PAGE TEXT:
You need to build from source. Here are build instructions.

Build system

Install the following build tools:

Build Groonga

Download the latest Groonga source from GitHub releases. Source file name is formatted as groonga-X.Y.Z.zip.

Extract the source and move to the source folder:

> cd ...\groonga-X.Y.Z
groonga-X.Y.Z>

Run CMake. Here is a command line to install Groonga to C:\groonga folder:

groonga-X.Y.Z> cmake . -G "Visual Studio 14 Win64" -DCMAKE_INSTALL_PREFIX=C:\groonga

Build:

groonga-X.Y.Z> cmake --build . --config Release

Install:

groonga-X.Y.Z> cmake --build . --config Release --target Install

Build groonga-normalizer-mysql

Download the latest groonga-normalizer-mysql source from GitHub releases. Source file name is formatted as groonga-normalizer-X.Y.Z.zip.

SUPPLIED INFORMATION:

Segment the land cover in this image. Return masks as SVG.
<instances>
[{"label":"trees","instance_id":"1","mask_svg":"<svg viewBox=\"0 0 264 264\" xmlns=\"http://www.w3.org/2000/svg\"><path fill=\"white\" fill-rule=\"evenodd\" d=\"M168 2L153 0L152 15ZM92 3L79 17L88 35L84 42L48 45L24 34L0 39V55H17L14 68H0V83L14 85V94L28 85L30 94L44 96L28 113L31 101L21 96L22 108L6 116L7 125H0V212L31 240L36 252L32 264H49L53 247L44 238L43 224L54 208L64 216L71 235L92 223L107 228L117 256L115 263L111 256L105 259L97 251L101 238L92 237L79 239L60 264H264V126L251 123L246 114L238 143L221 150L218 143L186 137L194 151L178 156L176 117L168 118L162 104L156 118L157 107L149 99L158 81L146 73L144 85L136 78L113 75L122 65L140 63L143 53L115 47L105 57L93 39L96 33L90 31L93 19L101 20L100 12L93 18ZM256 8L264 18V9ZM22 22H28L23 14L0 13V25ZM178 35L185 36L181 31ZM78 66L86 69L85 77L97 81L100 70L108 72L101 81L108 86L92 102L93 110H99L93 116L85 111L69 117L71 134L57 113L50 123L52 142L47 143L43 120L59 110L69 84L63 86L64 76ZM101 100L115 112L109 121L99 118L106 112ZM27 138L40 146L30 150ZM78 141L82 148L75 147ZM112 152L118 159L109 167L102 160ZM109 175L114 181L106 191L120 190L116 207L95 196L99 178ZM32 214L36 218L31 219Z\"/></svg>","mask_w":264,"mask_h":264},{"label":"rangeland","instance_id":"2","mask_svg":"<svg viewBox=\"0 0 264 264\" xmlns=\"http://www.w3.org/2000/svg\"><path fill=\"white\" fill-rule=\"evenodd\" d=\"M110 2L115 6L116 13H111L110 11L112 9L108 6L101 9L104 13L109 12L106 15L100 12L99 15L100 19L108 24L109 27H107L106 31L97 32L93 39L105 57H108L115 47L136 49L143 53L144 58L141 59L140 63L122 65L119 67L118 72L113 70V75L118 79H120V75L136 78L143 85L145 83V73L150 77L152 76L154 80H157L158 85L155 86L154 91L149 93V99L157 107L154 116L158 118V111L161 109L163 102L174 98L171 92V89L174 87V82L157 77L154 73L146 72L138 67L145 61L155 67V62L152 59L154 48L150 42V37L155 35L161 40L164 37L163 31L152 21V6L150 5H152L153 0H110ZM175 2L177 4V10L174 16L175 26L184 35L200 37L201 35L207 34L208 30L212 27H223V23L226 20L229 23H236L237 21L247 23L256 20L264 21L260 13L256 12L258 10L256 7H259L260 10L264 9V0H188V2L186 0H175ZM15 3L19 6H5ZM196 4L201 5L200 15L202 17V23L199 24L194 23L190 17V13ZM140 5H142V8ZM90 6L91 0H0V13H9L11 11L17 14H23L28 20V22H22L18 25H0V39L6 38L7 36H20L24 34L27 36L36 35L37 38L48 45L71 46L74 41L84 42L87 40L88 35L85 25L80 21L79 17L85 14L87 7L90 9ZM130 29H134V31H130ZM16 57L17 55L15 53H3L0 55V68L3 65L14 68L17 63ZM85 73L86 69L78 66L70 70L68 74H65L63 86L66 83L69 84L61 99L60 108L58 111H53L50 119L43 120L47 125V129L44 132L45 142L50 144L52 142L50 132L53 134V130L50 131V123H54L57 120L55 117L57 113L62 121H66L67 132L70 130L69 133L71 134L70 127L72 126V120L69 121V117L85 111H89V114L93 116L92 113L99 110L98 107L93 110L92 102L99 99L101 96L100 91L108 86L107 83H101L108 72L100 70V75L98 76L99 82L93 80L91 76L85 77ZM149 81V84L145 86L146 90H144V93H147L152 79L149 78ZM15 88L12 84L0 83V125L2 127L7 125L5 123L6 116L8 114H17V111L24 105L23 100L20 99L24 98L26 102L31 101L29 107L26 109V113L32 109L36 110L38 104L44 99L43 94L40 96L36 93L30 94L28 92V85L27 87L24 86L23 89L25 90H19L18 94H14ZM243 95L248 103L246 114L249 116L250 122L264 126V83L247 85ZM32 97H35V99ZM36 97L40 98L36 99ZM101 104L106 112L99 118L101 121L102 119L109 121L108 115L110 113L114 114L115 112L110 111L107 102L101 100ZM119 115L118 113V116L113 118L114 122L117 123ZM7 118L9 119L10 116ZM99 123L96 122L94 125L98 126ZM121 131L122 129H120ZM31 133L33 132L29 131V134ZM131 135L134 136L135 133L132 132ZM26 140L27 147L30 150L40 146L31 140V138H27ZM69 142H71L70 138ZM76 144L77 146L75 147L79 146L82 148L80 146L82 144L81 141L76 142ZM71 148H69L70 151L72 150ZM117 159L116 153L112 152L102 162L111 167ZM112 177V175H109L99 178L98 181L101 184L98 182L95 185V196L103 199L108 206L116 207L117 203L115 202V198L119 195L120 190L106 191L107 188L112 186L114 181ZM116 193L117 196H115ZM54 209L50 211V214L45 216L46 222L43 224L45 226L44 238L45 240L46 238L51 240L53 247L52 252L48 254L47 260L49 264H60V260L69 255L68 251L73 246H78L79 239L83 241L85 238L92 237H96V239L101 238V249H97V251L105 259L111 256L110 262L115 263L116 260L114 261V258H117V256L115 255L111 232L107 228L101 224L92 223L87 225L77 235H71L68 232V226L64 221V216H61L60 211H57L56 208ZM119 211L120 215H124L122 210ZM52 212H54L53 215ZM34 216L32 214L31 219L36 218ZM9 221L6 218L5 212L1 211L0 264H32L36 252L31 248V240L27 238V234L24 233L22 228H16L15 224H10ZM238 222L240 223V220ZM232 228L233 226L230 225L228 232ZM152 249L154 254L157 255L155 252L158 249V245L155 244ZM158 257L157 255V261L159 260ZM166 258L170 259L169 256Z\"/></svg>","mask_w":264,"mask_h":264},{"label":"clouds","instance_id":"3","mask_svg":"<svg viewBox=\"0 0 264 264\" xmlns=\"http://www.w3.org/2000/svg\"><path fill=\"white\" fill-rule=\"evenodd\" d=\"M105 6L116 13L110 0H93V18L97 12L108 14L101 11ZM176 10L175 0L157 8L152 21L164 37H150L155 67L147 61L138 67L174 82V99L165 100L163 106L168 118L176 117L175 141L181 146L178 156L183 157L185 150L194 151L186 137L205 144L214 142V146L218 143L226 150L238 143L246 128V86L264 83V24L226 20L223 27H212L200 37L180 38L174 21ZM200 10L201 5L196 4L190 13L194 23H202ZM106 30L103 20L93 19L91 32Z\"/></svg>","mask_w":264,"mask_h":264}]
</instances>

TASK TO COMPLETE:
Answer from the Groonga build instructions, one answer a line:
1. How is the Groonga source file name formatted?
2. Which folder does the given CMake command install Groonga to?
3. How is the groonga-normalizer-mysql source file name formatted?

IN RESPONSE:
1. groonga-X.Y.Z.zip
2. C:\groonga
3. groonga-normalizer-X.Y.Z.zip